In a statement released on the agency’s website, WHO said the vaccine meets acceptable standards of quality and  safety

“At the end of December 2017, WHO prequalified the first conjugate vaccine for typhoid, Bharat Biotech’s Typbar-TCV®.

“Typhoid conjugate vaccines (TCVs) are innovative products that have longer-lasting immunity than older vaccines, require fewer doses, and can be given to young children through routine childhood immunisation programs.

“The fact that the vaccine has been prequalified by WHO means that it meets acceptable standards of quality, safety and efficacy. This makes the vaccine eligible for procurement by UN agencies, such as UNICEF, and Gavi, the Vaccine Alliance.

WHO said the Strategic Advisory Group of Experts (SAGE) on immunisation recommended TCV for routine use in children over six months of age.

“SAGE also called for the introduction of TCV to be prioritised for countries with the highest burden of typhoid disease or of antibiotic resistance to Salmonella Typhi, the bacterium that causes the disease.
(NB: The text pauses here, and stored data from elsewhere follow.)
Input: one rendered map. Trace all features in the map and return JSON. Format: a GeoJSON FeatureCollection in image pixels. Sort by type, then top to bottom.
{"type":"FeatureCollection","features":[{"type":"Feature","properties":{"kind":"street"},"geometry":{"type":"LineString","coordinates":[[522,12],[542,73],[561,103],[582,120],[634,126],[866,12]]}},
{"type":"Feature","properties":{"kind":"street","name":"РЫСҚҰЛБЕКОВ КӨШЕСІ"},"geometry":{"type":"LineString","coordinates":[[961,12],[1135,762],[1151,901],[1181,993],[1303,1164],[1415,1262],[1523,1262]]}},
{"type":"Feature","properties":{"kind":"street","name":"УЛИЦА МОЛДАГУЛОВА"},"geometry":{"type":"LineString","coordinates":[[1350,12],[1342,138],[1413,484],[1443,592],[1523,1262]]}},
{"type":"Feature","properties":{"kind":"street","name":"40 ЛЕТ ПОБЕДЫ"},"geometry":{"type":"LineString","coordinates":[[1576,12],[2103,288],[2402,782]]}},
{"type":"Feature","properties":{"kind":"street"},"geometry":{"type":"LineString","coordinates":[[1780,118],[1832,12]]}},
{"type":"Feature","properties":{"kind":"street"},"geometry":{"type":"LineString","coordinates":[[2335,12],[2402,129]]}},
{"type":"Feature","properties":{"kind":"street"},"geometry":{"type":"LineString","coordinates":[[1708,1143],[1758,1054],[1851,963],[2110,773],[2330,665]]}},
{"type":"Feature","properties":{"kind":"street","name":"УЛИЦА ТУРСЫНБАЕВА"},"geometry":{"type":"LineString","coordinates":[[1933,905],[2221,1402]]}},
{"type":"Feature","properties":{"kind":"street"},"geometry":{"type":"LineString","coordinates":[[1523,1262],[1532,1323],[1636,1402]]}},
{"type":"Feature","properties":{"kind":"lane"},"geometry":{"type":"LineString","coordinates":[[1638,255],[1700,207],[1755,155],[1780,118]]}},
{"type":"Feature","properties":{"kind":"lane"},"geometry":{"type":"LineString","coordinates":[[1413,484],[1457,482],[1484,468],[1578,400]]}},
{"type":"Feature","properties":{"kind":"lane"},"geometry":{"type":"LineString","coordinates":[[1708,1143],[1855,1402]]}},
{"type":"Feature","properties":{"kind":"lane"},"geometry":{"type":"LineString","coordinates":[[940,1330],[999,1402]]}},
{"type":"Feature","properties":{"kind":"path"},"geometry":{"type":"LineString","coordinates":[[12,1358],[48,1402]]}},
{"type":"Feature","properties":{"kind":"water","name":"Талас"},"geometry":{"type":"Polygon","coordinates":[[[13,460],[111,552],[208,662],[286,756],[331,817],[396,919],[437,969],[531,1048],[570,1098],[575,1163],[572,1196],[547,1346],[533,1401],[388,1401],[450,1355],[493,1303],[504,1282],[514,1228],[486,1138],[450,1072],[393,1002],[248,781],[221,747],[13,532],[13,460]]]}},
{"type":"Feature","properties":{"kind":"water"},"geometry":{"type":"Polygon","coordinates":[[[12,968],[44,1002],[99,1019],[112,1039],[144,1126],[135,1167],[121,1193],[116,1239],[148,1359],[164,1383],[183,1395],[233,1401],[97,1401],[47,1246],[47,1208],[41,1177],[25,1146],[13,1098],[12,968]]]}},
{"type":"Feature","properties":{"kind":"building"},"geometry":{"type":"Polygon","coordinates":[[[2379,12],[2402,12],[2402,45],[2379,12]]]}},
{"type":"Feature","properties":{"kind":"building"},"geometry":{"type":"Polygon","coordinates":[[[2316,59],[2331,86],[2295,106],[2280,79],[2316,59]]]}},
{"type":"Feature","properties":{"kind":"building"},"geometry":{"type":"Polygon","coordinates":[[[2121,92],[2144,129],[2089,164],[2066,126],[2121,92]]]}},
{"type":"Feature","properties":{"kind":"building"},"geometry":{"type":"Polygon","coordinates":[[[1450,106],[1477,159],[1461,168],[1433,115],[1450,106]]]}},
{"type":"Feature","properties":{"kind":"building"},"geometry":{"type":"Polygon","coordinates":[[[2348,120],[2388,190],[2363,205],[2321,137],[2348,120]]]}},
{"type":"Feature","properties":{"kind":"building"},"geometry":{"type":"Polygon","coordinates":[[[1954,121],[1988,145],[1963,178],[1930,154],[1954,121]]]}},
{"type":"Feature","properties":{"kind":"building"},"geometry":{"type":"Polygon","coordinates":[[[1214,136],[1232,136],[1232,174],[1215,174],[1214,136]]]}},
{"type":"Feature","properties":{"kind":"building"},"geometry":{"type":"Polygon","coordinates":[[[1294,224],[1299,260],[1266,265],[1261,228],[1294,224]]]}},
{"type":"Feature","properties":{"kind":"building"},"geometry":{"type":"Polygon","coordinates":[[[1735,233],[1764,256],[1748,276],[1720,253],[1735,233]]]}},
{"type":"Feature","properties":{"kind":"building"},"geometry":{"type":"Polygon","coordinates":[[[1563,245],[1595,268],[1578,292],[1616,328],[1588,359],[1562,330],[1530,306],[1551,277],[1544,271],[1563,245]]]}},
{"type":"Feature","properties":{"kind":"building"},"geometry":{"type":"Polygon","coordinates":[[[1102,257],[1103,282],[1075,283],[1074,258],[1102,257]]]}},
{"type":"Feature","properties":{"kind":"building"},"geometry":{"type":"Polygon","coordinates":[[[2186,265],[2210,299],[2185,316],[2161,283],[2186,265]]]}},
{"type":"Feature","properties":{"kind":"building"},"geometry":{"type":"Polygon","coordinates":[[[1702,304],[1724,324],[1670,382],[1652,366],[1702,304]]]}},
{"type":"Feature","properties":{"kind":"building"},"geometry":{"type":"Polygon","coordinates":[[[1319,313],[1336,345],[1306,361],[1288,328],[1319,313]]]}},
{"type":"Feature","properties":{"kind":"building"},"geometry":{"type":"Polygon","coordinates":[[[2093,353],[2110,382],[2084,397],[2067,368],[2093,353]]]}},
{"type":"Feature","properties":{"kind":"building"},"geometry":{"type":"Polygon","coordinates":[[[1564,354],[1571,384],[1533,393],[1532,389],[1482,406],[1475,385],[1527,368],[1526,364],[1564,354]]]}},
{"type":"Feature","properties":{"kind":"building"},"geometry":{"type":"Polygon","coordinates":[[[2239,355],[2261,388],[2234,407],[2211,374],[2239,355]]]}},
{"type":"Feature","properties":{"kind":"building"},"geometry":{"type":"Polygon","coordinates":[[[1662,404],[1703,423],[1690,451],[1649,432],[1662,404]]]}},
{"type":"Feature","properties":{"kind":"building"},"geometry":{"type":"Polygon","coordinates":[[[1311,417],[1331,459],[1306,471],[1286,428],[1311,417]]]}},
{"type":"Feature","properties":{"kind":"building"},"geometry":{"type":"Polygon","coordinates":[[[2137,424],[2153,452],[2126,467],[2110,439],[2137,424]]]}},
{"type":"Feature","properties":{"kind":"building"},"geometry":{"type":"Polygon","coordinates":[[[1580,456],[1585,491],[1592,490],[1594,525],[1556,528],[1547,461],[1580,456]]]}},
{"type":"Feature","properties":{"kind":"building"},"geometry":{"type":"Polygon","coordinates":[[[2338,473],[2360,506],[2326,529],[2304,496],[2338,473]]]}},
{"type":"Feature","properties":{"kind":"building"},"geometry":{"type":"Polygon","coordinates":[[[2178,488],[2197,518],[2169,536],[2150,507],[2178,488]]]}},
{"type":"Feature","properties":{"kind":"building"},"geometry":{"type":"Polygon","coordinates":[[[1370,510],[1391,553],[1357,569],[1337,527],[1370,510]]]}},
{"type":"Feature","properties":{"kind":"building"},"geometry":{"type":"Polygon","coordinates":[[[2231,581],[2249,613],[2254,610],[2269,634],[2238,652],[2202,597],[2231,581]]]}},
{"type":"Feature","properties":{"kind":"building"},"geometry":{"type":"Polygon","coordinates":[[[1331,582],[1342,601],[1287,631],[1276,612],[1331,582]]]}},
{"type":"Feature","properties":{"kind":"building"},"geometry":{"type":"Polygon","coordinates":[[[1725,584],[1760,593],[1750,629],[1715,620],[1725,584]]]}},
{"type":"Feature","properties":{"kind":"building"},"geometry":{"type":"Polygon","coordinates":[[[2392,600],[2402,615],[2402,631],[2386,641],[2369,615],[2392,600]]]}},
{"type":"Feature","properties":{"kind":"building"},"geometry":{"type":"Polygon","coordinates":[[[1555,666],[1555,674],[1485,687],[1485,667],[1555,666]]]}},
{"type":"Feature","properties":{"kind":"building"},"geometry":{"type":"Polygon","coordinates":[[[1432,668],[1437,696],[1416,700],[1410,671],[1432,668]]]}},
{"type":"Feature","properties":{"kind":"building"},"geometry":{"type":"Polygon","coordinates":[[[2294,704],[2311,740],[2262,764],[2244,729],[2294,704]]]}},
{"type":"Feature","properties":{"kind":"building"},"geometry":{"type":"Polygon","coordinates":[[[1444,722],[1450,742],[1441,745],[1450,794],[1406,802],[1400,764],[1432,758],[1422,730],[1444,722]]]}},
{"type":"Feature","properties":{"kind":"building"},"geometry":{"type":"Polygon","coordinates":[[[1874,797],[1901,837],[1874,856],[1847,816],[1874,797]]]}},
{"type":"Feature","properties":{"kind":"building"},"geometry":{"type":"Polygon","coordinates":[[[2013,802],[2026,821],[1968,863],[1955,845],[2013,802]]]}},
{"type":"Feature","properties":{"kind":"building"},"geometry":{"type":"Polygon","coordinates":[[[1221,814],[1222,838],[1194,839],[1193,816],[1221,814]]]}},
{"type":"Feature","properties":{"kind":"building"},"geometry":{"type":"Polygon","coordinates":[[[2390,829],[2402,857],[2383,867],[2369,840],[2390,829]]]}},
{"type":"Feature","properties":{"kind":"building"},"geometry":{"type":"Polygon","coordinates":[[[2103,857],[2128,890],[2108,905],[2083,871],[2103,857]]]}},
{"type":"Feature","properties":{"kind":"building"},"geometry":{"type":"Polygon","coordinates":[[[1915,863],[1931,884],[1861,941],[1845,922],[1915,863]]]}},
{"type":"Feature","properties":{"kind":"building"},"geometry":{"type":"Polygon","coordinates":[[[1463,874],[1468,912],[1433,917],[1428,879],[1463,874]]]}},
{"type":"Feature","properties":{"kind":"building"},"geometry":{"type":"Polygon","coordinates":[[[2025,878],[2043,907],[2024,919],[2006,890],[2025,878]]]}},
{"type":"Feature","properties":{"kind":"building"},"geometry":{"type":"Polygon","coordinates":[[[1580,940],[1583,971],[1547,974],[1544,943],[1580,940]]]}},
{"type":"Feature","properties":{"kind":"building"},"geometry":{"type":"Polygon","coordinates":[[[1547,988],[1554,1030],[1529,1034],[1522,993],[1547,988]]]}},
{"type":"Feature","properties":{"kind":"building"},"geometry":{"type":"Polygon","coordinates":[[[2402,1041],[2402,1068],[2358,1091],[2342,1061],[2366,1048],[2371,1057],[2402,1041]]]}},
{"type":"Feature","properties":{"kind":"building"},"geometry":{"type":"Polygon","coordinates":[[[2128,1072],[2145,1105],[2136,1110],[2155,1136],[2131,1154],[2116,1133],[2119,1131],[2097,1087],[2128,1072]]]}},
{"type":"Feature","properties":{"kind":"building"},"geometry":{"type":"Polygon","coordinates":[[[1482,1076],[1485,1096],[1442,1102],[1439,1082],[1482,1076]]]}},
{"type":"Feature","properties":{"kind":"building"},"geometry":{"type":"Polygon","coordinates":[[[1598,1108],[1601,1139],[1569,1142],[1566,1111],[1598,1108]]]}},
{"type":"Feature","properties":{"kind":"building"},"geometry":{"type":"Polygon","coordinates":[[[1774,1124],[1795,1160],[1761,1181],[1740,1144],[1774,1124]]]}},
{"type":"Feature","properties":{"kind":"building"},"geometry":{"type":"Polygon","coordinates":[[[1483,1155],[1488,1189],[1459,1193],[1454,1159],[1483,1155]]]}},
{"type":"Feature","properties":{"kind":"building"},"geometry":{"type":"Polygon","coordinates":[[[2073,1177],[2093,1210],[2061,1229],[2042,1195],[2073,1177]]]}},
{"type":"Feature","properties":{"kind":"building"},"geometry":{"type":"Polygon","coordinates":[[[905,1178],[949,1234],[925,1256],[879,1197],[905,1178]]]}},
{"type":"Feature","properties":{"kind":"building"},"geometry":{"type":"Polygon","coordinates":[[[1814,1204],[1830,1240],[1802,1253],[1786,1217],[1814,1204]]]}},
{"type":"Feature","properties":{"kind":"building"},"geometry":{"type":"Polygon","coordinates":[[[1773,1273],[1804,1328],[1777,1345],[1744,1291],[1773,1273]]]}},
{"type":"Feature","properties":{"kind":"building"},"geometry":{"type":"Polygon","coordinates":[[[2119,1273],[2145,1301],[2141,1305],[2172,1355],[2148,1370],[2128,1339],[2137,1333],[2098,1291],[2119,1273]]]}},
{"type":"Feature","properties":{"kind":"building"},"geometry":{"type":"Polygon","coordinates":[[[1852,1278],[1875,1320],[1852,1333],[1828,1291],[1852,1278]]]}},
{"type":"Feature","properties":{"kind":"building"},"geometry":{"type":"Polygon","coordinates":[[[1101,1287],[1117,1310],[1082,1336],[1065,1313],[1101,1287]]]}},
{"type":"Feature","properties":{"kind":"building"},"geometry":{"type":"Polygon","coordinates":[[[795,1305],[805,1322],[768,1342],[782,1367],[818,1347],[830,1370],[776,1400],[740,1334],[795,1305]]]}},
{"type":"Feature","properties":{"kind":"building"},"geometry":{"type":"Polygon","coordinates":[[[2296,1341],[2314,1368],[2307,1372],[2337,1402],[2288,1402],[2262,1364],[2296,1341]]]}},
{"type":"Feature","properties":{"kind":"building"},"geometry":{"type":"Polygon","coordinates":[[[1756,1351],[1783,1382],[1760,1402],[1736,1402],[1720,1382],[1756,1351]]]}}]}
“Use of the vaccine should also help to curb the frequent use of antibiotics for treatment of presumed typhoid fever, and thereby help to slow the alarming increase in antibiotic resistance in Salmonella Typhi.

“Shortly after SAGE’s recommendation, Gavi Board approved US$85 million in funding for TCVs starting in 2019. Prequalification is therefore a crucial next step needed to make TCVs available to low-income countries where they are needed most. And even in non-Gavi-supported countries, prequalification can help expedite licensure.”

The WHO says poor communities and children are the most susceptible to the disease which has affected 11-20 million people across the world.

It is often spread through contaminated food and water. Its symptoms include fever, fatigue, headache, abdominal pain, and diarrhea or constipation.